Po wykonanej ekspertyzie wody nadleśnictwo ustawiło specjalne tabliczki z informacją o niezgodności składu chemicznego źródła z Rozporządzeniem Ministra Zdrowia. Treść tablic i tak nie odstrasza turystów, którzy są przekonani o wspaniałych właściwościach wody.
Niektóre osoby przemierzają kilkadziesiąt kilometrów tylko po to, by napić się "cudownej wody".
Polecany artykuł:
- Przyjeżdżam aż z Kielc, mam dużo schorzeń, woda mi pomaga na osteoporozę i na jelita - przekonuje pani Teresa, emerytka z Kielc. - Dzięki tej wodzie mam lepsze trawienie - potwierdza pani Agnieszka.

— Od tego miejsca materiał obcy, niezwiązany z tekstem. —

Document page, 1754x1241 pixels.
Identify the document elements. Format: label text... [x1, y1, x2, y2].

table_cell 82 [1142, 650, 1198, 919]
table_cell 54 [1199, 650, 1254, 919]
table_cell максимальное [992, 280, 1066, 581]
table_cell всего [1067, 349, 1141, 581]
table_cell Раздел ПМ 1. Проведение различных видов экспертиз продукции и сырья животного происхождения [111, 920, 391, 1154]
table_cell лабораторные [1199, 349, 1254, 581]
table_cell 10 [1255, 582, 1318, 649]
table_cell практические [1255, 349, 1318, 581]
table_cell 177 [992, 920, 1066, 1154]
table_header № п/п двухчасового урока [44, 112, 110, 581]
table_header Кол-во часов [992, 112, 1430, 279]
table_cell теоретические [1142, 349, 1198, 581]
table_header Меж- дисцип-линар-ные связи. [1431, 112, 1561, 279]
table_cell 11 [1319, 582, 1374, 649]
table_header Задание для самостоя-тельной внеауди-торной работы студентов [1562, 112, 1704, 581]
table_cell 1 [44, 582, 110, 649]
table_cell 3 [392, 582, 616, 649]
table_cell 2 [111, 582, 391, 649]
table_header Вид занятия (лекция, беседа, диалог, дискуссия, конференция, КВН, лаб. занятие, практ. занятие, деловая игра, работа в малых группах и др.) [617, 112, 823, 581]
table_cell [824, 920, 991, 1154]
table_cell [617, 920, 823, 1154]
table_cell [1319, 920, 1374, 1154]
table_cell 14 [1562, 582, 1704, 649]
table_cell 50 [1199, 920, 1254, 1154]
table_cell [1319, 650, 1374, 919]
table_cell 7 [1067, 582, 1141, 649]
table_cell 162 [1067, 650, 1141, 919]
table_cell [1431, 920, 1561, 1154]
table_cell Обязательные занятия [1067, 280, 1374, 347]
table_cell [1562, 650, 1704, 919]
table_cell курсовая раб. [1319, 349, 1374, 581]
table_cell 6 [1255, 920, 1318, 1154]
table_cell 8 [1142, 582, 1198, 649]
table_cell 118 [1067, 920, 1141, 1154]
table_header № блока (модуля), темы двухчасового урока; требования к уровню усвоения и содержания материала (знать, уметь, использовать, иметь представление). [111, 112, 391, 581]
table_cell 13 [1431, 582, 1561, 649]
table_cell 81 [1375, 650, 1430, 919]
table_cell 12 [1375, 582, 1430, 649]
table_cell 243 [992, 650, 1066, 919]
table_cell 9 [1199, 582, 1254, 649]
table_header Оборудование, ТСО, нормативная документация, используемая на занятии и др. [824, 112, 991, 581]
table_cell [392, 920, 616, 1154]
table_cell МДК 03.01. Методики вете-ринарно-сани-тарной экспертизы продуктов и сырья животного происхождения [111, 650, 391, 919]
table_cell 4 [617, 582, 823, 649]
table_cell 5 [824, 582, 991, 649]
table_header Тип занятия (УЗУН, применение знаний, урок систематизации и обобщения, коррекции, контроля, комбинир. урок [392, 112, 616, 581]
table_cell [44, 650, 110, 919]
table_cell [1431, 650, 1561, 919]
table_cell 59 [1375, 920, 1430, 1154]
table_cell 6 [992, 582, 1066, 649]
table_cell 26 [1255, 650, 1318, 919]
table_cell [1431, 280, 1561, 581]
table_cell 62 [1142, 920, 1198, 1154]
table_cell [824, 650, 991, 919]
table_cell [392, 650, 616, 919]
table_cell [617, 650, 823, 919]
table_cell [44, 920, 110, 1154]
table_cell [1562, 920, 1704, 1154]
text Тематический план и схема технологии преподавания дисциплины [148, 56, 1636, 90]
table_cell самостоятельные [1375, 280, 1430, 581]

Jak się jednak okazuje, nie wszyscy pielgrzymi są przekonani o wyjątkowych właściwościach źródlanej wody.
- Przyjechałem tutaj, bo żona mnie zmusiła - mówi pan Józef. - Ta "cudowna woda" to jak dla mnie zabobon - dodaje.
Popularnością źródła jest zaskoczone nawet Nadleśnictwo Stąporków.
- Nie wiem, kto nazwał to źródełko cudownym, ale wiem, że cieszy się ono dużym powodzeniem. Ludzie przyjeżdżają, biorą wodę, więc w ostatnim czasie nadleśnictwo wykonało badania wody - informuje Tomasz Kuszewski, Inżynier Nadzoru stąporkowskiego nadleśnictwa. - W tej chwili przy źródełku pojawiła się tabliczka z podanym składem wody oraz informacją, że nie spełnia ona rozporządzenia ministerstwa - dodaje leśnik.
Wątpliwością w sprawie wody jest przede wszystkim podwyższone stężenie manganu. Dopuszczalna norma to 50 mikrogramów na litr, a w niekłańskiej wodzie jest 246 mikrogramów tego pierwiastka na litr.
Tomasz Kuszewski podkreśla jednak, że nie oznacza to, iż woda nie nadaje się do picia.
- Poziom manganu jest przekroczony dość znacznie, ale woda jest dobra, smaczna. Wody lecznicze w uzdrowiskach też mają różne składy i nadają się na różne schorzenia - wyjaśnia. - Ludzie korzystają nie tylko z tego źródła, ale też z innych i wszystko jest dobrze. To nie jest tak, że woda jest trująca czy niezdatna do picia, tylko po prostu nie pokrywa się z rozporządzeniem ministra - puentuje Tomasz Kuszewski.